Back to my drawing. A man dressed in an orange robe stands before me. At my back, a snow-capped mountain disappears into the clouds. The man hands me a cooling vest, walking stick, sun, and heart. He points behind me and says, “Climb.”
Months after my dream comes to life on paper, I stand in the cold, looking at the leaves oscillating in the wind. Realization. The material aspects of all the Dalai Lama gave me fade away; they morph into the more powerful aspects of the healing power within me.
The cooling vest that I wear in the summer to help regulate body temperature represents the life force of water. The walking stick given as an aid on my trek up the mountain turned into my spine, with the reminder that my posture, and therefore my character, should always be kept upright. If I keep upright, then my body will balance itself and my life force will flow evenly. With my feet firmly planted, I will always feel the earth’s energy beneath my feet. I will always have a clear head. The sun is the element of fire, giving me life’s vital energy. And the heart is the wind – as the energy of love is carried from my body and meets with all the energy of beings outside of myself. My heart allows me to dance with all the other souls I meet along my journey.
Now when I look at my drawing, with the red ribbons of anger surrounding me and the Dalai Lama, I know that all the positive can co-exist with the negative because my core personality is self-healing and positive. I acknowledge the difficulties I’ve faced throughout my life and get bogged down in the pain sometimes, but let it go. By saying – I see you – I am not overwhelmed by all the negative things that have happened. By acknowledging the difficulty, life continues, positively.
Mindfulness and sensory integration
Because sensory integration challenges present many obstacles, being cognizant of the following points can help chart the path for success:
- The outside world, or environment, can be over stimulating. This excitation of the immature sensory system does not come from anxious thoughts. It is an overreaction of the nervous system. Realizing how the environment can affect you and using coping strategies to deal with sensory overload is secondary to finding a sensory integration therapy that can desensitize, or reprogram, the nervous system.

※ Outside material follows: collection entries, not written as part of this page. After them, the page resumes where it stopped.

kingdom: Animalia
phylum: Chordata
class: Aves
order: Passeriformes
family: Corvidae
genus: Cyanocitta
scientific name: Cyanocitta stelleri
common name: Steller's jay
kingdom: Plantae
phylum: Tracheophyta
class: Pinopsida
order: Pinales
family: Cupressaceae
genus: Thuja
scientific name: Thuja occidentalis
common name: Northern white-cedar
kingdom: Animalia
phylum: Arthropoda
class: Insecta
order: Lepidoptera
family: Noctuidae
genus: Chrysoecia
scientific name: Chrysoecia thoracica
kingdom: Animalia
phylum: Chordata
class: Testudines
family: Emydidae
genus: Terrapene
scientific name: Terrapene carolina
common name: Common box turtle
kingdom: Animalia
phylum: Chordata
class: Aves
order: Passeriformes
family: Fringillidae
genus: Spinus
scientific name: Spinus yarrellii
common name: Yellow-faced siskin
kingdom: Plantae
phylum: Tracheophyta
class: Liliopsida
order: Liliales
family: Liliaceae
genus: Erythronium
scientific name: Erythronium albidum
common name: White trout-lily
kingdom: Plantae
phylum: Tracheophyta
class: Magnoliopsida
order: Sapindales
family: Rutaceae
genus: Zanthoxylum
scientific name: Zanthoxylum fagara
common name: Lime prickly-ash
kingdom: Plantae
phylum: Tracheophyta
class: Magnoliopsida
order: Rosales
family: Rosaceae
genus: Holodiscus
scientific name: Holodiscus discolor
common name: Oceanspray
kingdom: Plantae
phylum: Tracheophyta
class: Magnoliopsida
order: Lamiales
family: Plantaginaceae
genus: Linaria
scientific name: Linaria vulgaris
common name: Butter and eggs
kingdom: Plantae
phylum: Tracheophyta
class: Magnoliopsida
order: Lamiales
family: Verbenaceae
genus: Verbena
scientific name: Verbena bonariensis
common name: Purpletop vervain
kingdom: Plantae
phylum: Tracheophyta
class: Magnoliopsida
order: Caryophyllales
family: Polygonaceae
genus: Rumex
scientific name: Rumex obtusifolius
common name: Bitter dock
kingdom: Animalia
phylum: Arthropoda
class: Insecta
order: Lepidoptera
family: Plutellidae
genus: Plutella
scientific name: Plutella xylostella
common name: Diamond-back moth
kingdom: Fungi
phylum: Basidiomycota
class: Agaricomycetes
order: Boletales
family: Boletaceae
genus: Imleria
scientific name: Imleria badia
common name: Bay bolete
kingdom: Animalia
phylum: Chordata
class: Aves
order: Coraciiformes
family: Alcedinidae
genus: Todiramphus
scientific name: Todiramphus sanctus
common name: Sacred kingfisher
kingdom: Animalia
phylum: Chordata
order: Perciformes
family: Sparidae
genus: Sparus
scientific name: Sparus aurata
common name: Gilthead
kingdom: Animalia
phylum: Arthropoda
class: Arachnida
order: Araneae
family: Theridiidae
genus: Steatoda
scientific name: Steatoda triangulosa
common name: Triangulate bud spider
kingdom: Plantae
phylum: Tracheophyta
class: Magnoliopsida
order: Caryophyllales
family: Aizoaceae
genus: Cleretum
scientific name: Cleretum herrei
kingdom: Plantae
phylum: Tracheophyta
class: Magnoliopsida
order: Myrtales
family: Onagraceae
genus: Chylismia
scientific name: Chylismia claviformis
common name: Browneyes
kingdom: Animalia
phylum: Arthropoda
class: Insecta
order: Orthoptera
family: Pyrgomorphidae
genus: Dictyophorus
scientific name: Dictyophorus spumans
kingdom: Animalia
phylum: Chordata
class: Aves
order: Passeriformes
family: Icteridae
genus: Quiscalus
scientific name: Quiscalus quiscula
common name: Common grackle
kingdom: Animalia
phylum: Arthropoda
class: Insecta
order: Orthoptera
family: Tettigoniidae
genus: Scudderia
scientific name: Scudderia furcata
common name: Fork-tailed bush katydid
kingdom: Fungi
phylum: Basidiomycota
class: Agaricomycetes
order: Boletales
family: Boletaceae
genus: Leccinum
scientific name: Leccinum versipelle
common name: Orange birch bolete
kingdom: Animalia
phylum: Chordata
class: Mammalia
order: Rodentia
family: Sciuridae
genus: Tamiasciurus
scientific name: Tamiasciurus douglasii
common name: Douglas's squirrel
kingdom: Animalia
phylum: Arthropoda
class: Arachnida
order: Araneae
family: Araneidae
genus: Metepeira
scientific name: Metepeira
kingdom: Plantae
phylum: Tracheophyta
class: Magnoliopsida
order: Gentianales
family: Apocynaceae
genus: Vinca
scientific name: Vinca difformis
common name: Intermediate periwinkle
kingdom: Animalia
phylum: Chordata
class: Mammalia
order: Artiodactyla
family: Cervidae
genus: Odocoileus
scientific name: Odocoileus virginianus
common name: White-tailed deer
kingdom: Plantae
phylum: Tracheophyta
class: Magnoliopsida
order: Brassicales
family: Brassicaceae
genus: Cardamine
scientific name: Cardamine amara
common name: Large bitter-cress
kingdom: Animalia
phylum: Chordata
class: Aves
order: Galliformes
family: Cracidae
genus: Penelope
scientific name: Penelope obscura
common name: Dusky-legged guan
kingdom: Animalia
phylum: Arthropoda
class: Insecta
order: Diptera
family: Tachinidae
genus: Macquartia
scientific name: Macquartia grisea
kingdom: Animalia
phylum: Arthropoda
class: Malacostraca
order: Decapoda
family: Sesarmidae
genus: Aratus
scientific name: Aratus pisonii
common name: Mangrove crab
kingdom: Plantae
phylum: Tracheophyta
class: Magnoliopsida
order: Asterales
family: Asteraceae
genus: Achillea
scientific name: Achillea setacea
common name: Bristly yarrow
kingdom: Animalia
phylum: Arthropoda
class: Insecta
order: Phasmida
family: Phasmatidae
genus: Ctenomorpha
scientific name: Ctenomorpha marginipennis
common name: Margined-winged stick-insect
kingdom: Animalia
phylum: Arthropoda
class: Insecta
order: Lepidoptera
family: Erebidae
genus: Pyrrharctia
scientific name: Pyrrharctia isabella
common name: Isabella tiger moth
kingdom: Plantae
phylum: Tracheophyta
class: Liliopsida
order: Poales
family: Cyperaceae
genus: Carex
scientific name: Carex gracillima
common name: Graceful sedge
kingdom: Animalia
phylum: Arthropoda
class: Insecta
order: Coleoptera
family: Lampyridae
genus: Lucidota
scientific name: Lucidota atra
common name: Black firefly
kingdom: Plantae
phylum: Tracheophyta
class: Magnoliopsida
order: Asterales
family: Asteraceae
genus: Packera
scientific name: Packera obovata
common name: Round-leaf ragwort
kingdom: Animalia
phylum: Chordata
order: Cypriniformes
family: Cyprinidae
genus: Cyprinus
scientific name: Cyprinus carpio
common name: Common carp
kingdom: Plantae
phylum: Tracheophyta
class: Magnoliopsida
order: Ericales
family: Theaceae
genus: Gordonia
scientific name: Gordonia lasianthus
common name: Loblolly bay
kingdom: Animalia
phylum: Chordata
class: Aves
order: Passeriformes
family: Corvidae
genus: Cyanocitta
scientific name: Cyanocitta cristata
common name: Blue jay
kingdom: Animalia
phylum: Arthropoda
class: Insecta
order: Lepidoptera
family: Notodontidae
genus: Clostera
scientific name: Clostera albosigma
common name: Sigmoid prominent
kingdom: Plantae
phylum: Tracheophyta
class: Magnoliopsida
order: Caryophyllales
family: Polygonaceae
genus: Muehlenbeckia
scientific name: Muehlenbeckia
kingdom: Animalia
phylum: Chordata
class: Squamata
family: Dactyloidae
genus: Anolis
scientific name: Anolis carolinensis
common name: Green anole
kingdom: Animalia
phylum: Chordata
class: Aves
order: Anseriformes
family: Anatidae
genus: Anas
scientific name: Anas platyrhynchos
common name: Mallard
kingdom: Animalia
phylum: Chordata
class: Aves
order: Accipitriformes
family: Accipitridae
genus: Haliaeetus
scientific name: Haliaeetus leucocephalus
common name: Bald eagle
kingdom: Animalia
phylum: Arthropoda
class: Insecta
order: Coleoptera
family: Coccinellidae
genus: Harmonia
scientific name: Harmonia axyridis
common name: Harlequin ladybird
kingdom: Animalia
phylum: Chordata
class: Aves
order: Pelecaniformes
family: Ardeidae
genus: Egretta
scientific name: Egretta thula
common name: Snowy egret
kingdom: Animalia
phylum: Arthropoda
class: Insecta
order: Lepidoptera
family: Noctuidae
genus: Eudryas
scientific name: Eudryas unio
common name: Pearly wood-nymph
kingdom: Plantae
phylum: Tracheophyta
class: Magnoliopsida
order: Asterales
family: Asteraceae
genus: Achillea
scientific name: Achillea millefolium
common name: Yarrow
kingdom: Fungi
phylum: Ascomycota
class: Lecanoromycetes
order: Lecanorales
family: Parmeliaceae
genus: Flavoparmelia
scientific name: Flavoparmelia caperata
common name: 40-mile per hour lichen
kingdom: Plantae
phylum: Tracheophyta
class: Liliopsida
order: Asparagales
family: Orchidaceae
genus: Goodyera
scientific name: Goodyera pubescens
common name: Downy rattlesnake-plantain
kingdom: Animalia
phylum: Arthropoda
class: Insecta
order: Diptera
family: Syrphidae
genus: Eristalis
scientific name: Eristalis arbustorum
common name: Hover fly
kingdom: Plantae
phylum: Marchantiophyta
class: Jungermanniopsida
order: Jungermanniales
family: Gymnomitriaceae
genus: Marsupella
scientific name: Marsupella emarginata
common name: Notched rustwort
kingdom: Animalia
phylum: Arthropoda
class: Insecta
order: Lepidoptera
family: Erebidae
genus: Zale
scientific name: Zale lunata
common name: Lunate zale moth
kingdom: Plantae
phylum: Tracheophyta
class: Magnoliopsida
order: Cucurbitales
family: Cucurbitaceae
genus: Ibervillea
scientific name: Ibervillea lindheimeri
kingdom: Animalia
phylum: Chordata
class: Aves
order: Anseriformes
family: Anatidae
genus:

- There is a psychological aspect to sensory integration dysfunction: when the world is over stimulating, it literally feels as though it is beating you up. Irritation, anger and defensiveness are generated, but using relaxation lessens the negative aspects. There are times when the negative will outweigh the positive. Acknowledge those feelings.
- Sensory integration challenges are ameliorated by mindfulness techniques. Some exercises might need to be adapted to fit one’s sensory issues, e.g. using a walking meditation rather than a sitting one, but generally speaking, people with sensory integration challenges are primed for mindfulness. Feeling connected to the environment and paying attention to the surroundings is a large component of being mindful. Learning to turn the negative aspects of over stimulation into a mindful exercise is a good way to remain positive.